A l'évidence, je me suis trop longtemps laissée vivre au lieu de créer une vie qui soit la mienne...il est temps de me rattraper. Je crois que je suis sur le bon chemin, ces quelques heures passées avec les ados me le confirment.


* "Improvisation théâtrale", du nom officiel de cette activité grandiose. Pour ceux qui ne connaîtraient pas, il s'agit pour deux équipes de s'affronter lors d'un match amical en improvisant de courtes scènes sur des thèmes et selon des contraintes imposés par l'arbitre. A Genève, l'activité est bien développée, je vous recommande fortement d'aller regarder l'un des matches, gratuits, de la ligue amateur, qui ont lieu, si ça n'a pas changé, les mercredis soirs à 20h. Renseignements sur www.impro.ch.

6 commentaires:

Elise a dit…

ça m'inspire, tout ce que tu as écrit là. C'est aussi complètement ce que je me pose comme questions : pourquoi n'avoir trouvé ma voie qu'à 30 ans (plutôt, c'est ma voie qui m'a trouvée !), pourquoi avoir "perdu" tout ce temps... Mais en réalité, le temps qu'on "perd" à faire autre chose que ce qui nous correspond n'est pas perdu ! Ce qui est exquis met du temps à mûrir !

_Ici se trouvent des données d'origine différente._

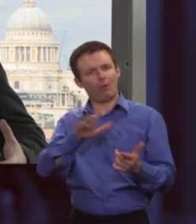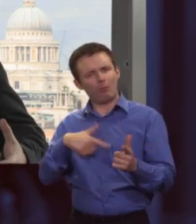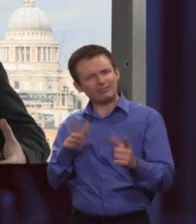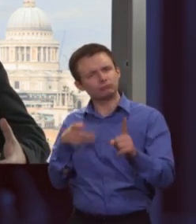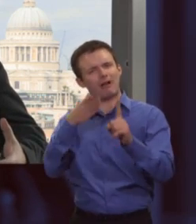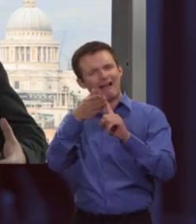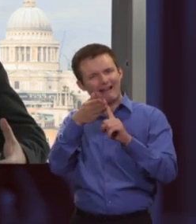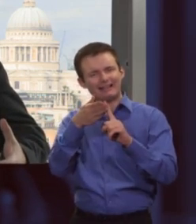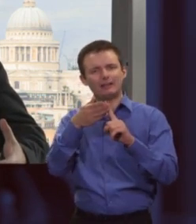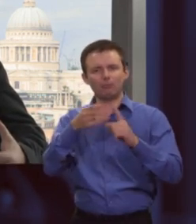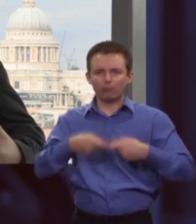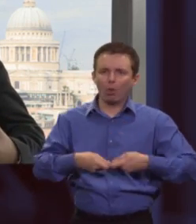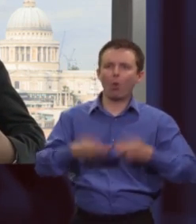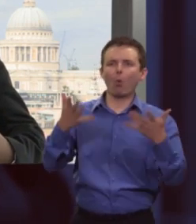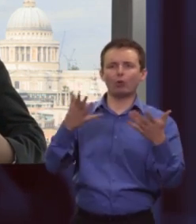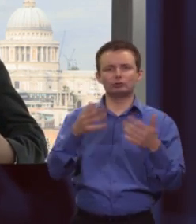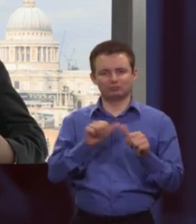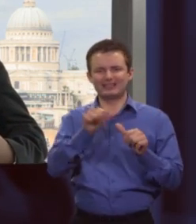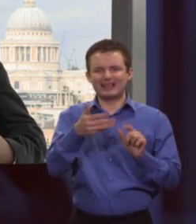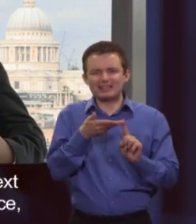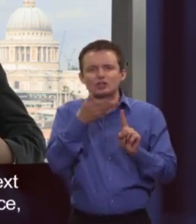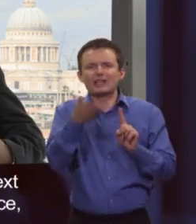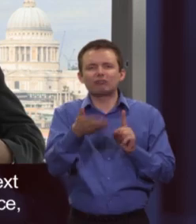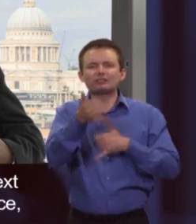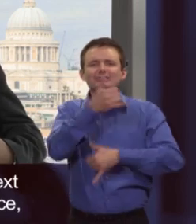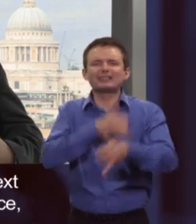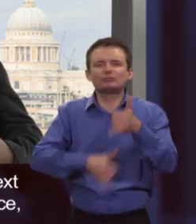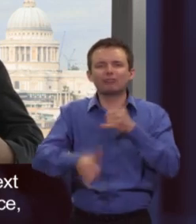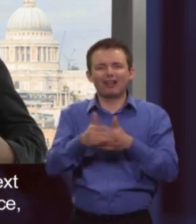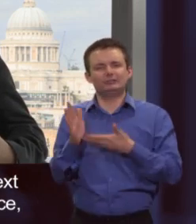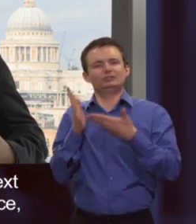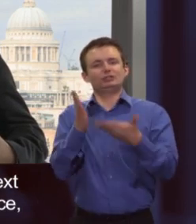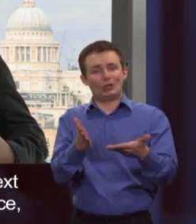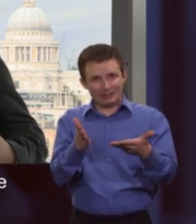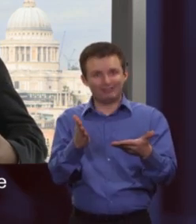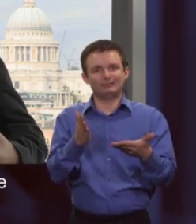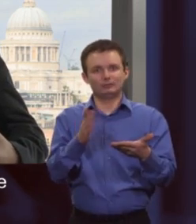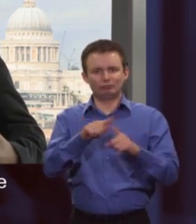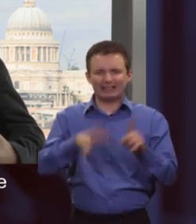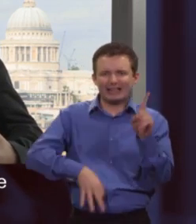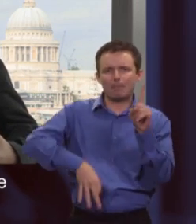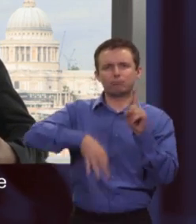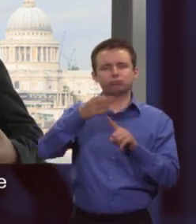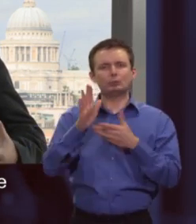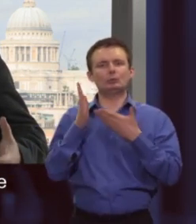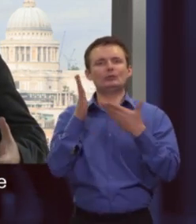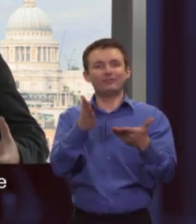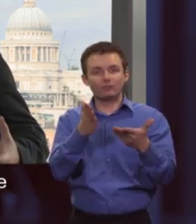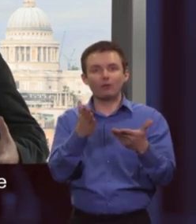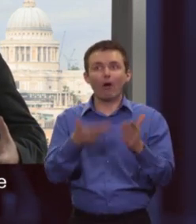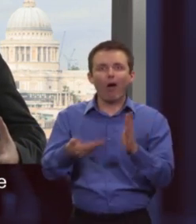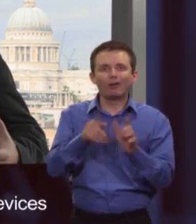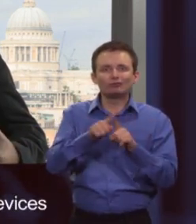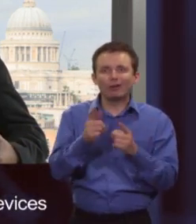the service less attractive. One of the things that we're trying to do through the launch of Next Generation Text Relay service, as well as make the service better for existing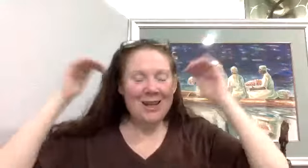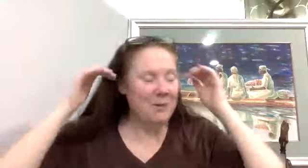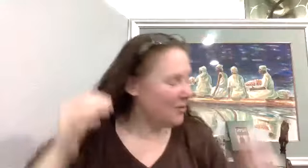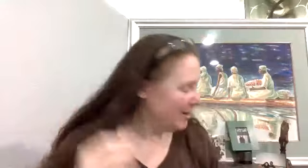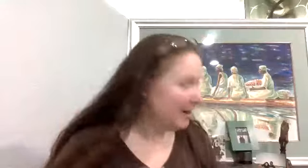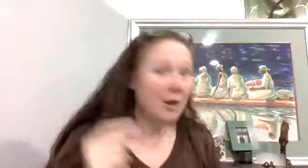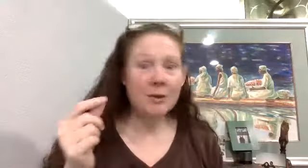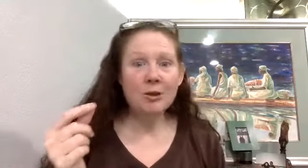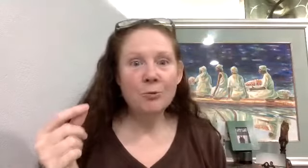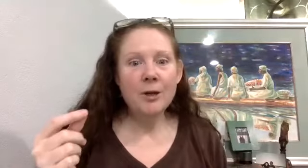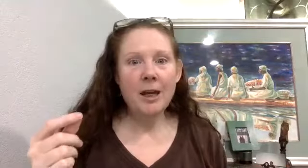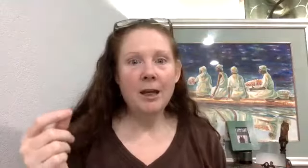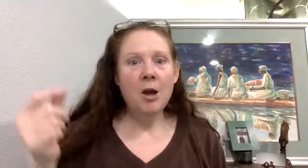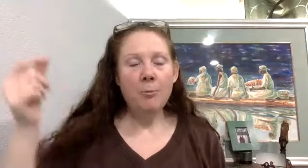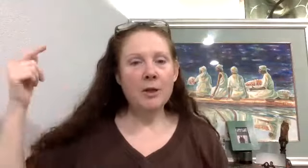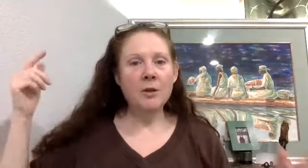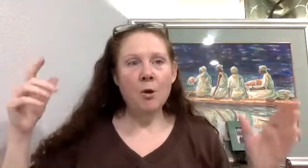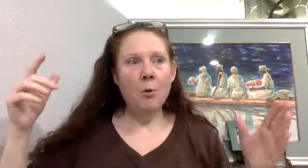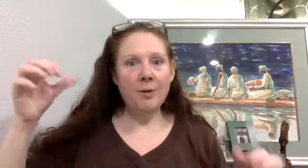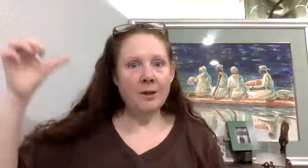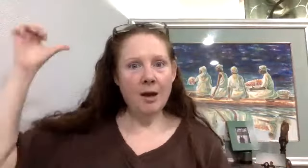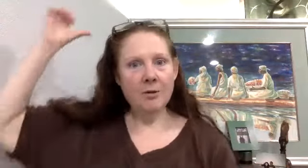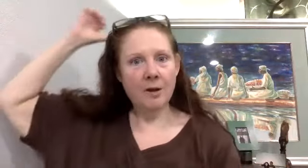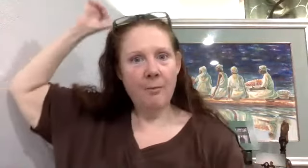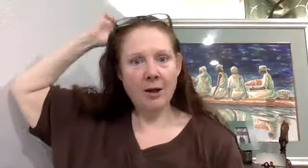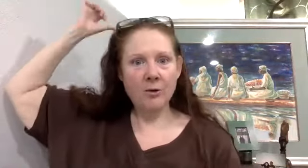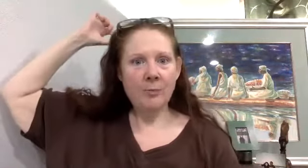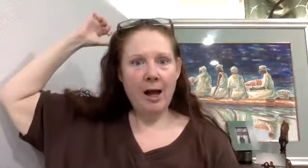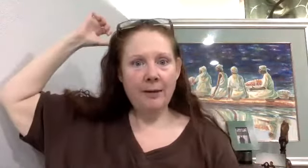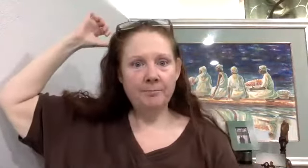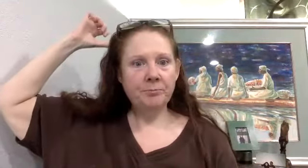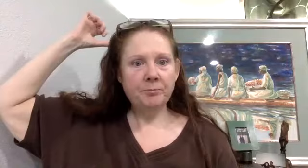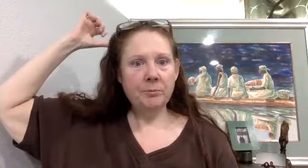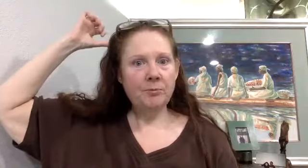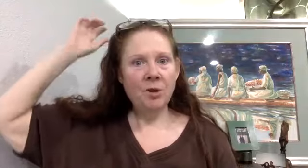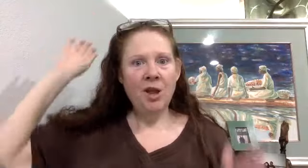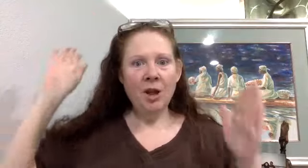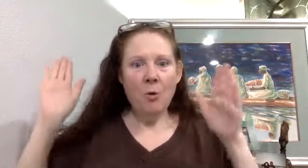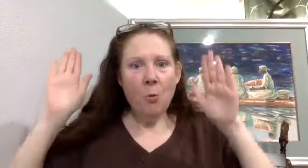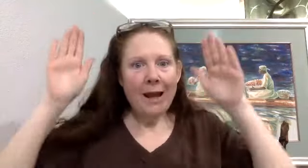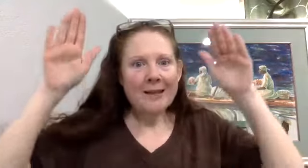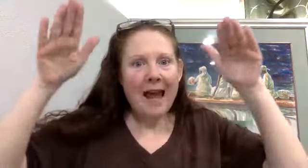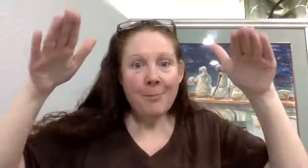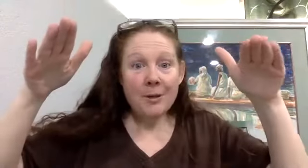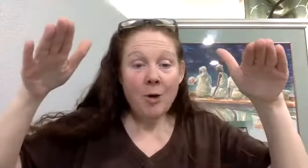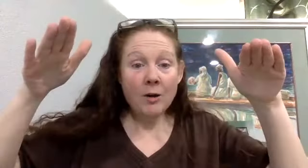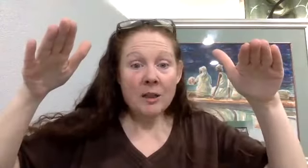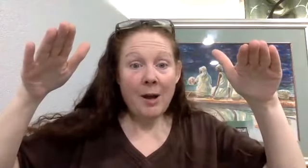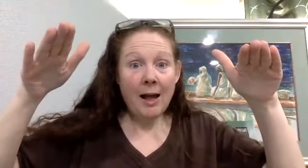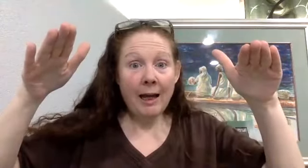demonstrated it because it's the real key, because what I'm going to tell you is come back to your spine. What has happened to our spine,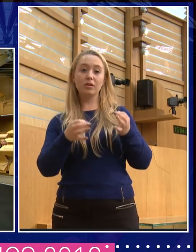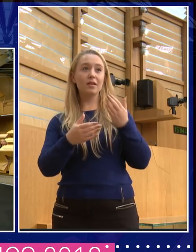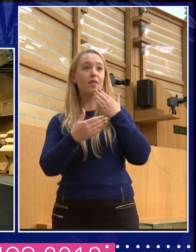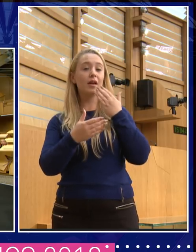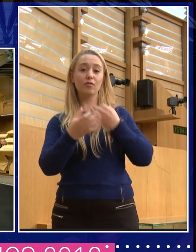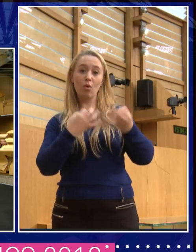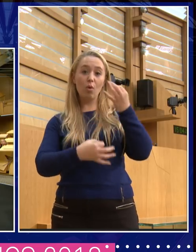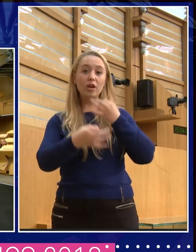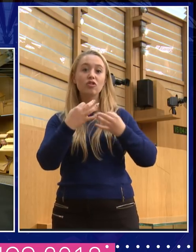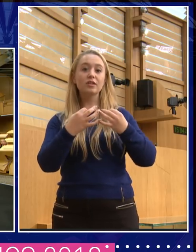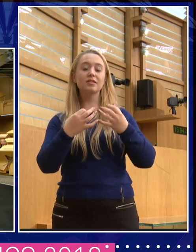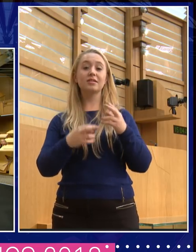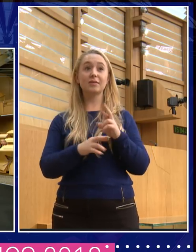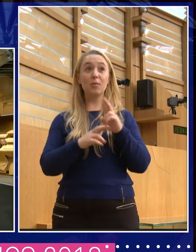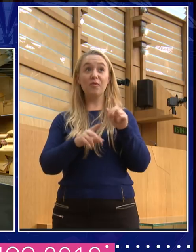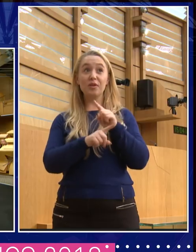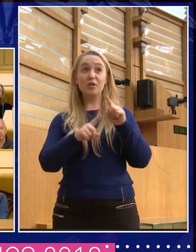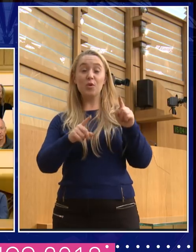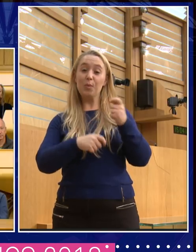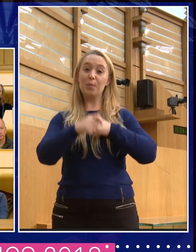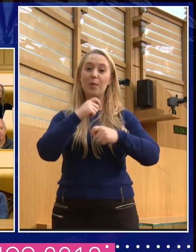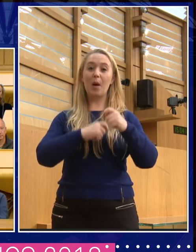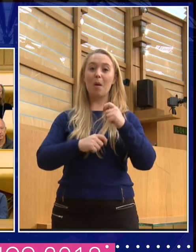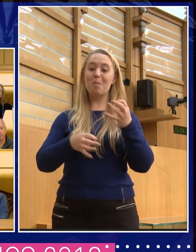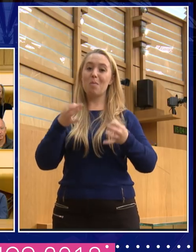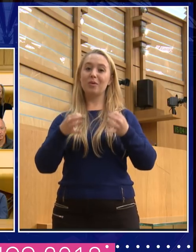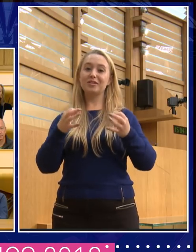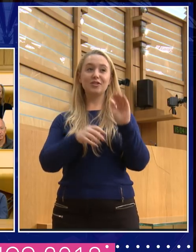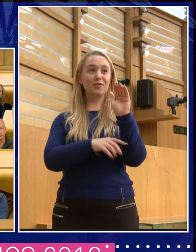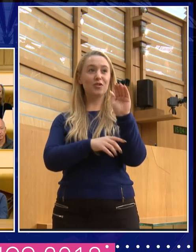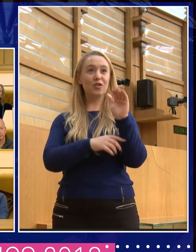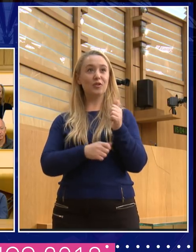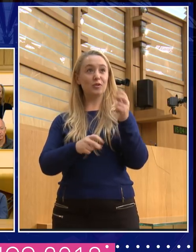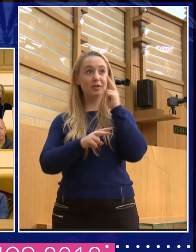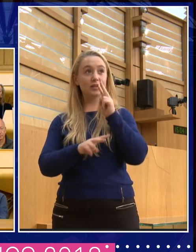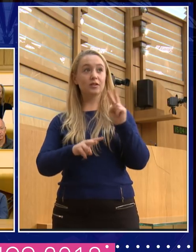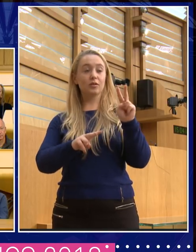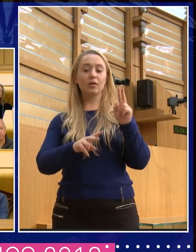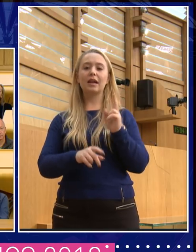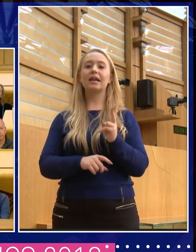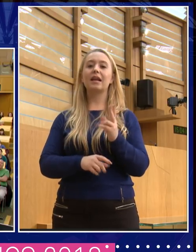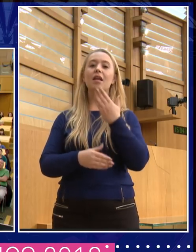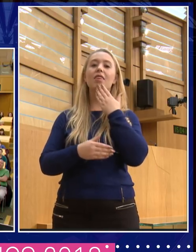interest in politics, future politicians in the audience. It's good to see. Thank you very much also to the Open University for supporting this event.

On a tous la faculté d'influencer les autres, en tout cas d'influencer leurs choix de vie, consciemment ou pas. Nous-mêmes nous avons, à un moment donné, "dépendu" d'une autre personne, grâce à une rencontre inopinée qui a fait basculer notre destin.

J'essais aussi d'expliquer ceci à mon groupe de jeunes à la paroisse : il n'y a pas de voie toute tracée, dans la vie. On ne fait pas du droit pour reprendre l'étude de papa, ou de la médecine dentaire parce qu'on va ouvrir un cabinet avec sa meilleure amie hygiéniste... Et bien souvent, on ne travaille pas dans la branche qu'on a étudiée pendant des années ! La vie réserve des tas de surprises ! Mais, ça on ne le sait pas à l'avance, sinon personne n'irait à l'uni 5 ou 6 ans, et ce qui est génial, c'est que quand on entre à l'uni à 19 ans, on n'a pas la même maturité qu'en en sortant à 25 voire à 30 et c'est là qu'on s'aperçoit que c'est bien ridicule !!! Les études, ce sont juste des clés pour nous permettre d'ouvrir des portes qui cachent un présent auquel on ne s'attendait pas, c'est ça, la Vie !!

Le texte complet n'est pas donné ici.